Task to complete:
Collect every line in the entries below that contains the word "categories".

Source data:
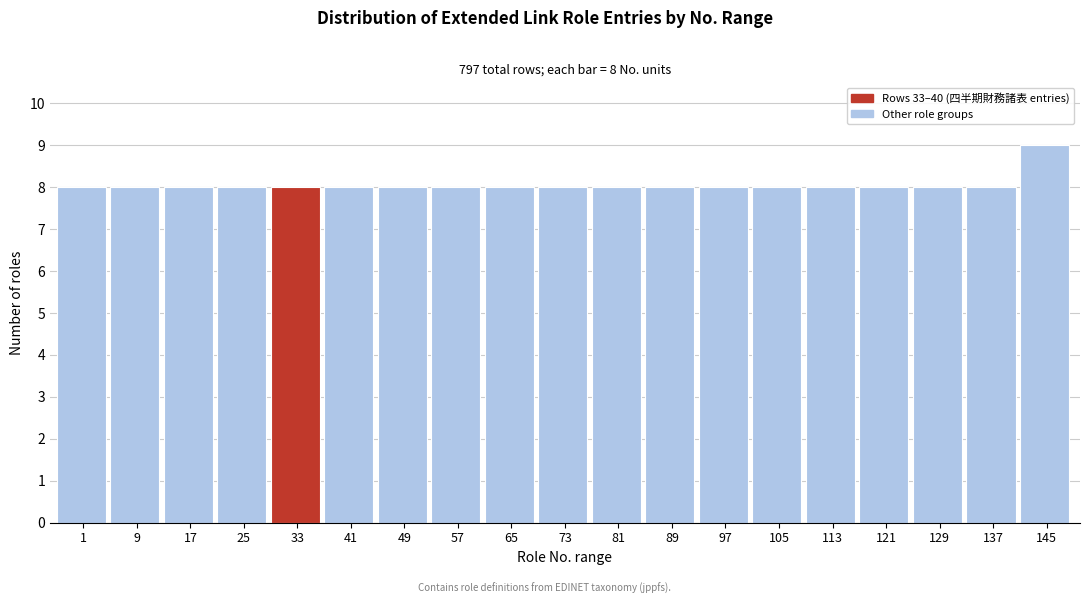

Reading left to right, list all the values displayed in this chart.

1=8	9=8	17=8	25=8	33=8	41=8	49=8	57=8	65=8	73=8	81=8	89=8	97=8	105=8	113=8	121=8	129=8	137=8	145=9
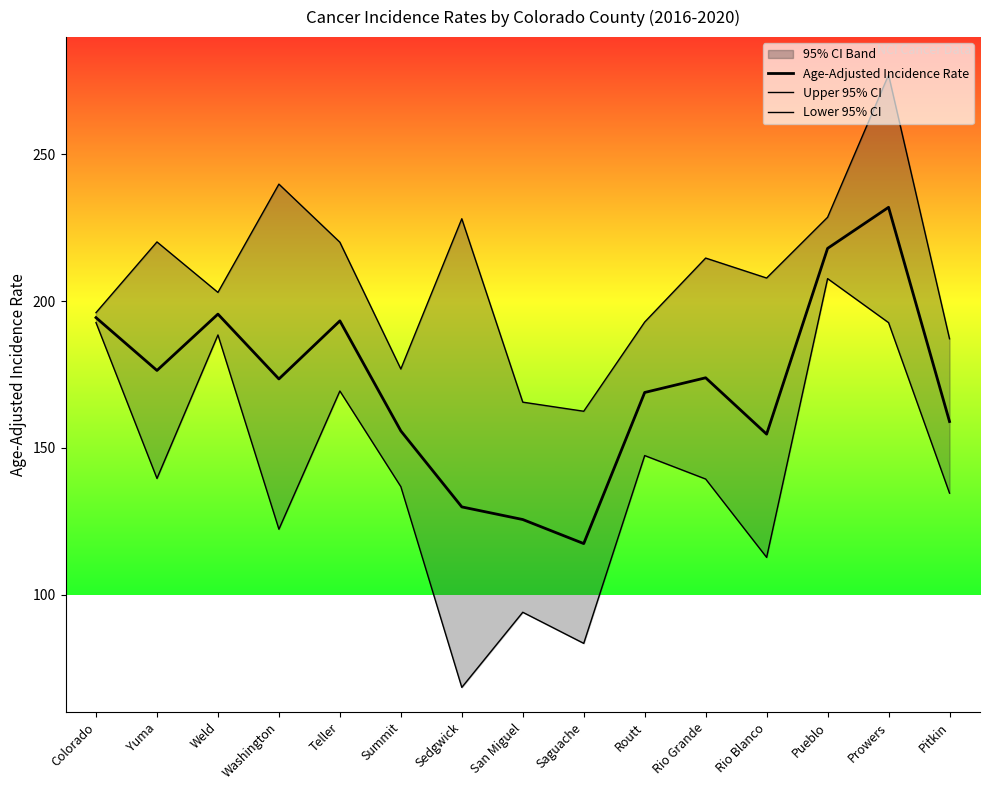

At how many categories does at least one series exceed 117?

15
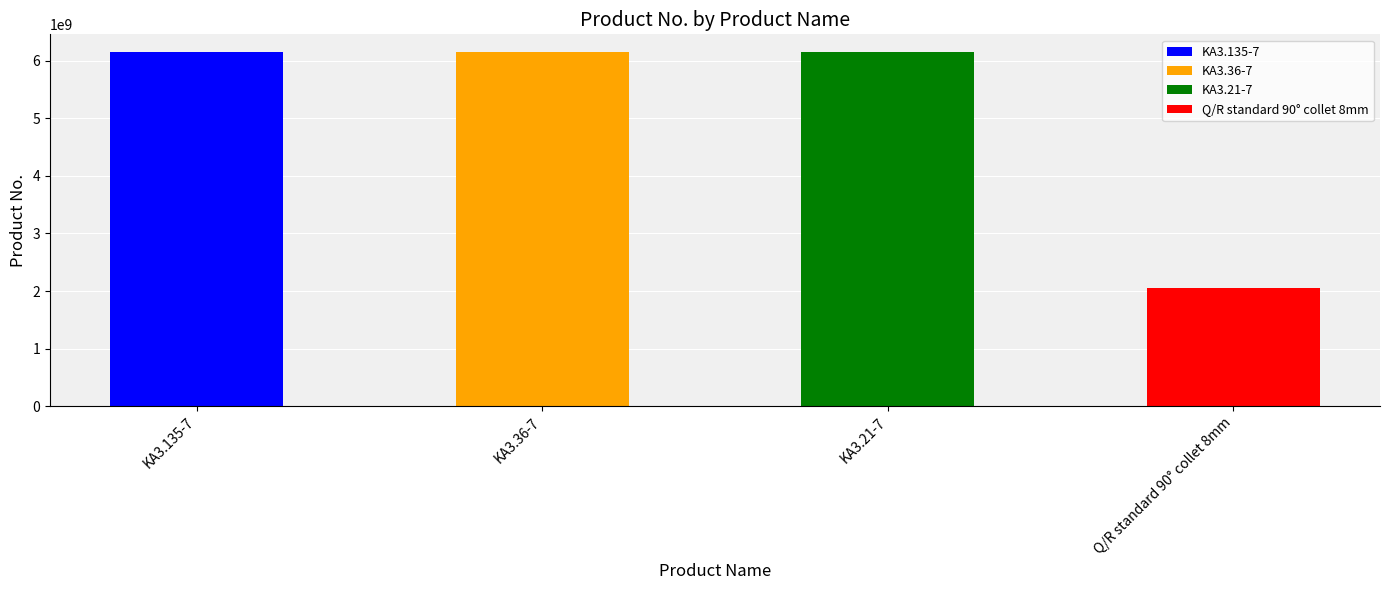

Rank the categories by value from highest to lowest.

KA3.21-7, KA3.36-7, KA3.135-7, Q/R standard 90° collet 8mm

Answer for the task:
At how many categories does at least one series exceed 117?
Rank the categories by value from highest to lowest.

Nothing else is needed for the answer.